WORLD WAR ONE POEMS – RE-DISCOVERED IN A BOX

My name is Sheila Wood and I was very lucky to have known a lady called Beatrice Helen Poole.  She was born in 1877 and I knew her when I was married to her great, great nephew. She came from her home in London to live with his parents in Penn, Wolverhampton when she became frail.I was 21 years old when I first met her at her home in London.  She told me (to use her own words) that she had lived in single blessedness all her life.  She was the youngest of 23 children brought up in The Tudor House, Southampton, now a museum.  I absolutely adored her because like me she loved poetry and writing and despite the difference in our ages we had a great deal in common. She was in her nineties when she died and beforehand among other things, she gave me her notebooks containing her poetry, written from the age of 15, until middle age. She was in her late nineties when she died and I missed our precious chats about her life and loves. She made me feel very special, because she couldn’t understand why I would want to spend so much time with a very old lady.  She told me she cherished my visits and said “Darling, you are just a little lower than the angels”. Of course, I am not at all, but that indicates how quaint and sweet she was. My daughter Katy is one of the few descendants of the Poole family and some of the small gifts I received from “Auntie Babs” have now, with my daughter’s permission, been loaned to The Tudor House for display in the museum.

After she died my life became complicated and took many turns, some good, some bad and yet I still often would read some of her poems and feel very close to her and take comfort from  her writing.
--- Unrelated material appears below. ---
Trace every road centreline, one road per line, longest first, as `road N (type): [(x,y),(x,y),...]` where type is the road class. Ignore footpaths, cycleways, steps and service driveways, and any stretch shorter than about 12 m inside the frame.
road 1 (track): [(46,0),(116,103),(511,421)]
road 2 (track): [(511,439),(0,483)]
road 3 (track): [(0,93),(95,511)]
The books were put in a box many years ago and following several house moves, the box disappeared.

I now live with my present husband in Stourport on Severn, and during a clear out of our garage last month, we found the box and the books of poetry.  It is astonishing to think that the poems Auntie Babs wrote during World War One are now 100 years old.  I intend to try and scan some of them but to get started this is a poem she wrote 10 days after war was declared.  It is dated 14th August 1914 and is entitled “The Bugle Call”. I have not altered it in any way.  It is entirely her own poem.

THE BUGLE CALL
(August 14th 1914)
By Beatrice Poole

Oh Comrades, do you hear it – do you hear the bugle call
That’s bidding you to muster round our king?
To save our land of freedom from a despot’s horrid thrall
Let a shout for dear old England now out ring
Oh Comrades do you hear the bugle call?

Oh mothers do you hear it – do you hear the bugle call
That bids you give your strongest and your best?
Give – though your hearts be breaking and pray the Lord of all
To guard our noble armies – so will our men be blessed
While marching to the bugle call

Oh Englishmen and women do you hear the bugle call
That bids us fight the battle from afar?
By praying, working, hoping and giving great and small
To help our brave men fighting at the war
Oh England will you answer to the bugle call?